After the success of the telescope’s preliminary model, Next Intent built 150 to-scale actuator assemblies, each made of 20 to 25 parts, with 150 mounting brackets that hold each actuator on the mirrors. About a dozen Next Intent employees worked on the telescope, said Rodney Babcock, who has been president of the company since 1996.

Next Intent bought gears from a New York gear master, imported high-end Japanese machine tools from OKK Corporation, and invested in wire EDM, or electrical discharge machining. It took nine months for their EDM machines to qualify for NASA’s standards.

“That was an investment that we took on on our own, because we felt like it would give us a strategic advantage if we could pull that off. Which it did, because we were the only qualified supplier to build the parts that required an EDM to manufacture,” Babcock said.

Those parts included five flexures for the mirrors, designed to bend in a certain direction, absorb vibrations and mitigate them throughout the telescope. Next Intent also shipped in around eight super-precision gears from a master gear maker in New York. More than 300 of Next Intent’s parts are on Webb.
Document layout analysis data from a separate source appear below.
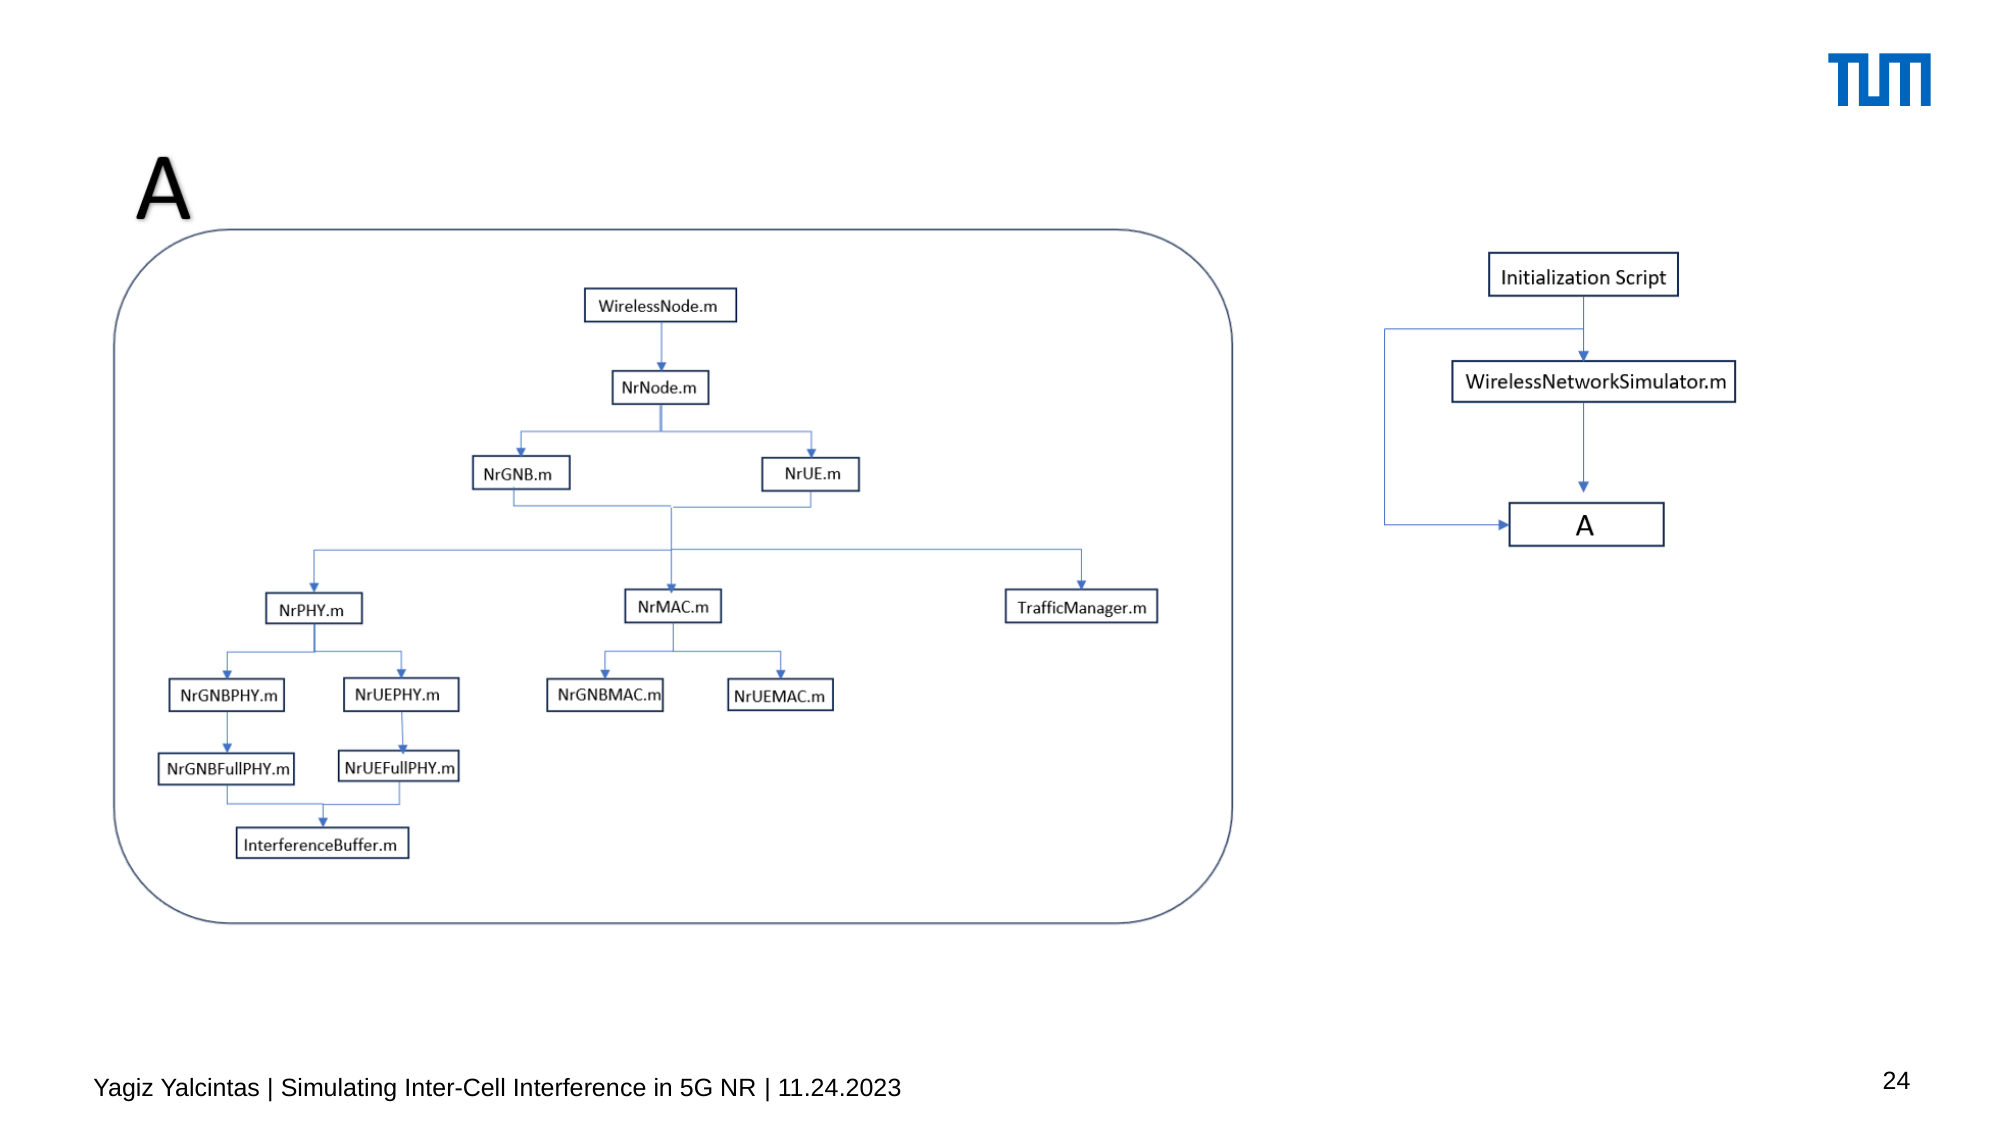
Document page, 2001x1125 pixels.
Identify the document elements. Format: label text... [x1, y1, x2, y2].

slide_number 24 [1802, 1056, 1926, 1116]
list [91, 113, 1777, 1011]
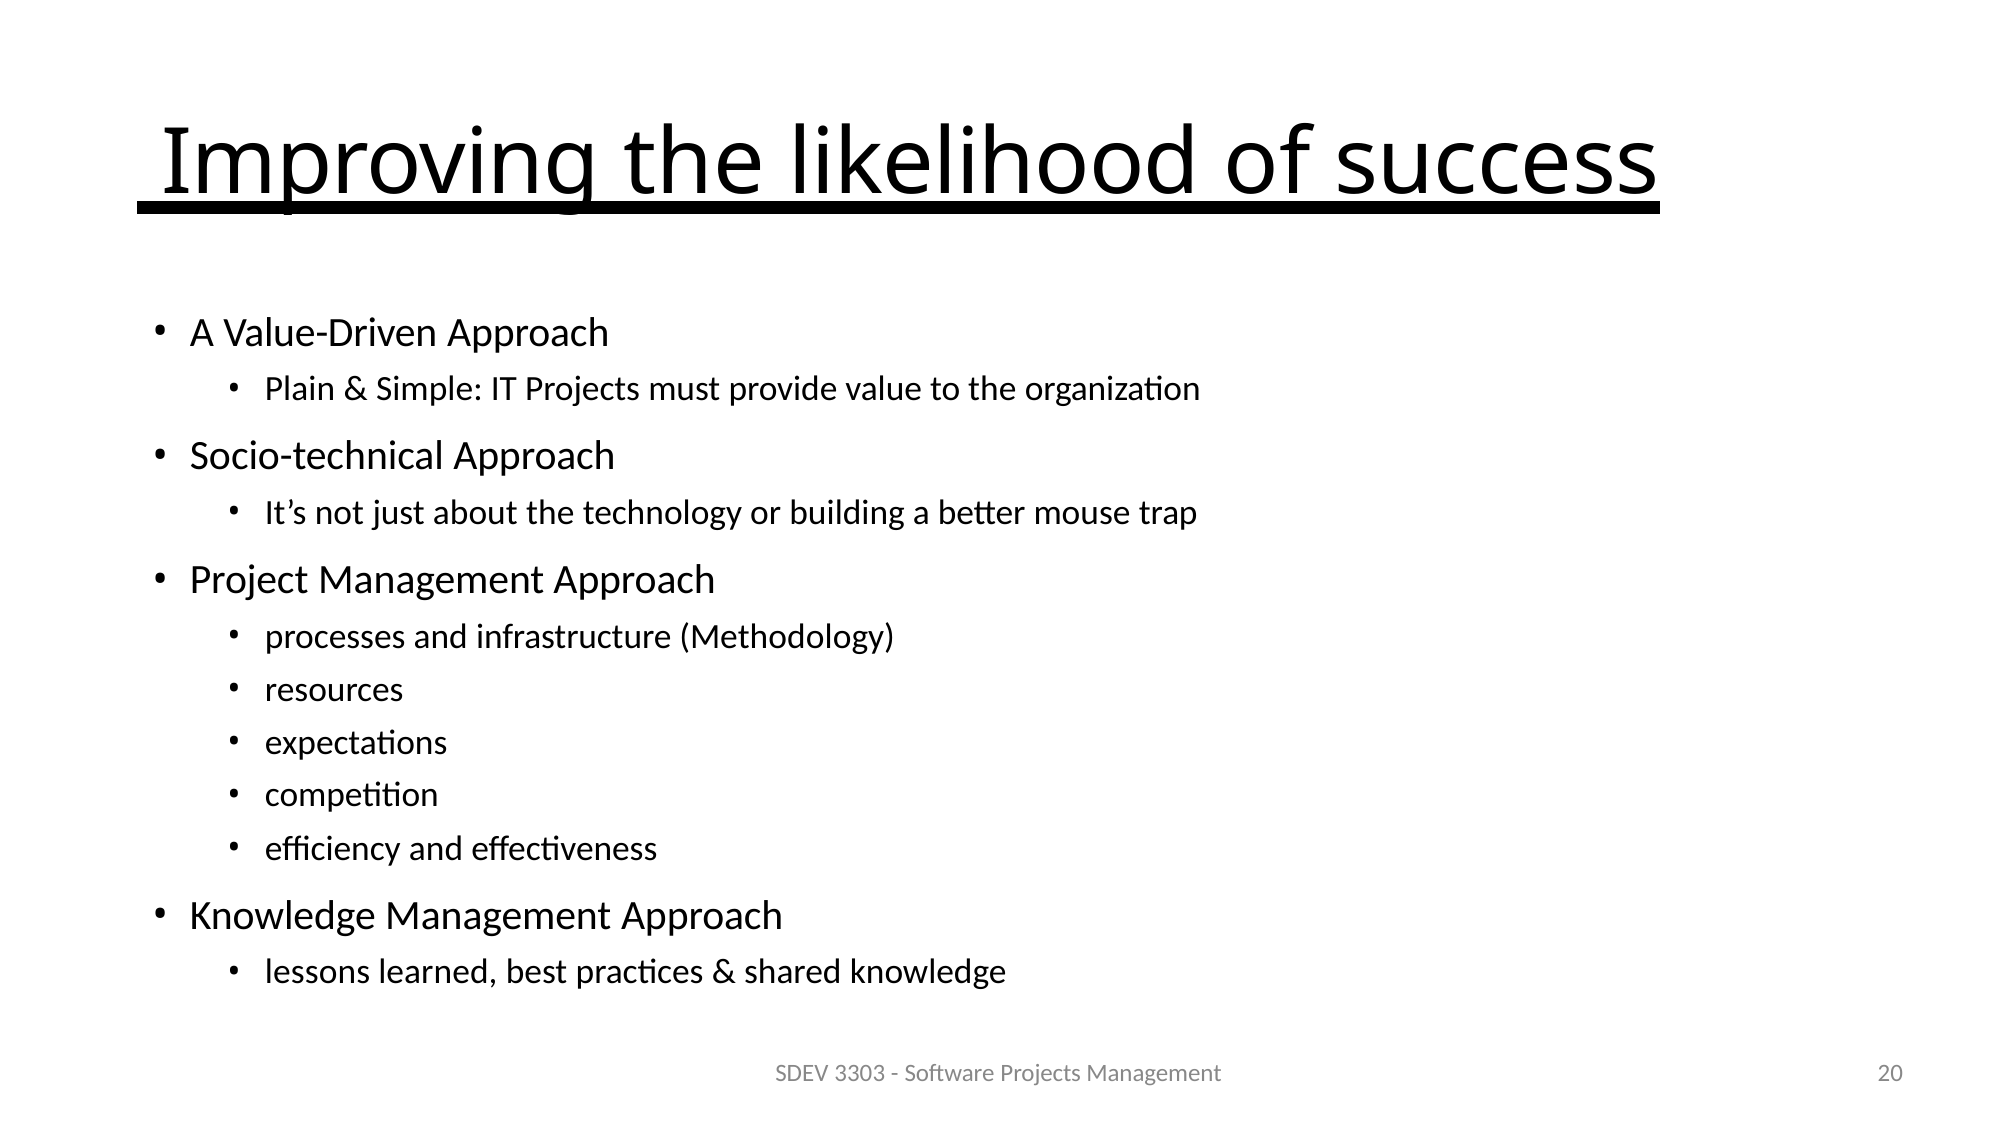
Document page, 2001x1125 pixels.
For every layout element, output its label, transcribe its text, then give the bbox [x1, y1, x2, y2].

footer SDEV 3303 - Software Projects Management [773, 1060, 1228, 1125]
text_box A Value-Driven Approach Plain & Simple: IT Projects must provide value to the organization Socio-technical Approach It’s not just about the technology or building a better mouse trap Project Management Approach processes and infrastructure (Methodology) resources expectations competition efficiency and effectiveness Knowledge Management Approach lessons learned, best practices & shared knowledge [150, 289, 1205, 991]
slide_number 10 [1871, 1060, 1910, 1125]
title Improving the likelihood of success [135, 100, 1865, 323]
“And then you have to wait 20 years for the project to be deployed, and then you’re crossing your fingers the whole time when it’s being launched,” Babcock said. “It’s incredibly challenging and incredibly rewarding at the same time.”

The Moorpark manufacturing and engineering operations facility for Ensign-Bickford Aerospace & Defense worked on Webb for more than 12 years. EBAD manufactured 178 hold-down-release mechanisms, which stowed the telescope’s parts during launch.

Designed to be low-energy, the devices had lower odds of damaging the telescope after launching and deploying its different appendages, most significantly its sunshield. Of EBAD’s 178 parts on the telescope, 107 kept the sun shield closed during launch, according to Geoffrey Kaczynski, EBAD’s director of programs at EBAD.

Ensign-Bickford contracted directly with Northrop Grumman for the project, starting in 2009. More than 200 employees worked on the parts for Webb, which were sent to Northrop Grumman’s Redondo Beach campus for testing.

The parts EBAD contributed to the telescope had to work at temperatures ranging from 447 degrees below zero to over 500 degrees Fahrenheit, Kaczynski said.

“It was a once-in-a-career opportunity to work on a mission like this,” he said. “It launched on Christmas Day and everyone here was texting each other not about presents, but about the release of our mechanisms.”

The most rewarding thing about the work, Beletic said, is how it’s connecting with people all over the world who don’t normally follow the latest developments in space research

“We’re real proud of the role we played, but it’s a small role in the whole thing, and we’re all proud we can help that kind of develop of that kind of science and knowledge,” he said.